The current status is:
* The DRBD driver is already in Cinder, so DRBD-replicated Cinder storage
using iSCSI to the hypervisors does work out-of-the-box.
* The Nova-parts didn't make it in for Kilo; we'll try to get them into L.
* I've got a lib/backends/drbd for devstack, that together with a matching
local.conf can set up a node - at least for a limited set of
distributions (as DRBD needs a kernel module, Ubuntu/Debian via DKMS are
the easy way).
[Please note that package installation is not yet done in this script
yet - I'm not sure whether I can/may/should simply add an
apt-repository.]

Now, clarkb told me about two caveats:

«Yup, so the two things I will start with is that multinode testing is
still really rudimentary, we only just got tempest sort of working with
it. So I might suggest running on a single node first to get the general
thing working.

SHORT EXERCISE 1 =>
Print the passage of the DRBD status note starting at "The current status" and ending at "the easy way).".
SHORT EXERCISE 2 =>
List the first sentence of each asterisk-marked item in the DRBD status note.
SHORT EXERCISE 3 =>
Continue the DRBD status note from the point where it stops.

RECORDED INFORMATION =>
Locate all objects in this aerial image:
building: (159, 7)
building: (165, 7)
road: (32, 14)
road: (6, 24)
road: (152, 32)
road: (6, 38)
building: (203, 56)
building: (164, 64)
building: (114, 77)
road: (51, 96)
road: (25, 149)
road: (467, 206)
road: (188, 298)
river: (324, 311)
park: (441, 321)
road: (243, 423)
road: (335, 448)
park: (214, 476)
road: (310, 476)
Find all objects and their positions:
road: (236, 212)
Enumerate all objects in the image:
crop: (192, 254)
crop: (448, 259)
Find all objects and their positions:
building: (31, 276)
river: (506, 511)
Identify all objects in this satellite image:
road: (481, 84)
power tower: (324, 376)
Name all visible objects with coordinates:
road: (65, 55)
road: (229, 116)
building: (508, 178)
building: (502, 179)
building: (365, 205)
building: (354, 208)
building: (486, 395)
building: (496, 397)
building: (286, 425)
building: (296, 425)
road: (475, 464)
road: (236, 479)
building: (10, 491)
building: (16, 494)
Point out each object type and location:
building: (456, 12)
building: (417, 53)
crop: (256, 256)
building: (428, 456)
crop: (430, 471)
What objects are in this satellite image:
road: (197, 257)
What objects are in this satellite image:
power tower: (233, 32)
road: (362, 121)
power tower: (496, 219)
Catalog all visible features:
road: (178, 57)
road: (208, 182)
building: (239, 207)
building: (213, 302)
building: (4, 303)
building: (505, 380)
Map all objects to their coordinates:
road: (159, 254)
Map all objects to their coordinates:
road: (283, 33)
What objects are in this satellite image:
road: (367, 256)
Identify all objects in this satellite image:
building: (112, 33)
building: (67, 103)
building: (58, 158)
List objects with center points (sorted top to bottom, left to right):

TASK OUTPUT 1 =>
The current status is:
* The DRBD driver is already in Cinder, so DRBD-replicated Cinder storage
using iSCSI to the hypervisors does work out-of-the-box.
* The Nova-parts didn't make it in for Kilo; we'll try to get them into L.
* I've got a lib/backends/drbd for devstack, that together with a matching
local.conf can set up a node - at least for a limited set of
distributions (as DRBD needs a kernel module, Ubuntu/Debian via DKMS are
the easy way).

TASK OUTPUT 2 =>
- The DRBD driver is already in Cinder, so DRBD-replicated Cinder storage using iSCSI to the hypervisors does work out-of-the-box.
- The Nova-parts didn't make it in for Kilo; we'll try to get them into L.
- I've got a lib/backends/drbd for devstack, that together with a matching local.conf can set up a node - at least for a limited set of distributions (as DRBD needs a kernel module, Ubuntu/Debian via DKMS are the easy way).

TASK OUTPUT 3 =>
The other thing is that we don't have the zuul code to vote with
a different account deployed/merged yet. So initially you could run your
job but it wouldn't vote against, say, cinder.»

Cinder has a deadline for CI: March 19th; upon relaying that fact (resp.
nearly correct date) clarkb said

«thats about 3 weeks... probably at least for the zuul thing.»

So, actually it's nearly 4 weeks, let's hope that it all works out.

Actually, the multi-node testing will only be needed when we get the Nova
parts in, because then it would make sense to test (Nova) via both iSCSI
and the DRBD transport; for Cinder CI a single-node setup is sufficient.

My remaining questions are:
* Is it possible to have our driver tested via the common infrastructure?
* Is it okay to setup another apt-repository during the devstack run,
to install the needed packages? I'm not sure whether our servers
would simply be accessible, some firewall or filtering proxy could
break such things easily.
* Apart from the cinder-backend script in devstack (which I'll have to
finish first, see eg. package installation), is any other information
needed from us?

Thank you for your feedback and any help you can offer!

Regards,

Phil

--
: Ing. Philipp Marek
: LINBIT | Your Way to High Availability
: DRBD/HA support and consulting http://www.linbit.com :

DRBD® and LINBIT® are registered trademarks of LINBIT, Austria.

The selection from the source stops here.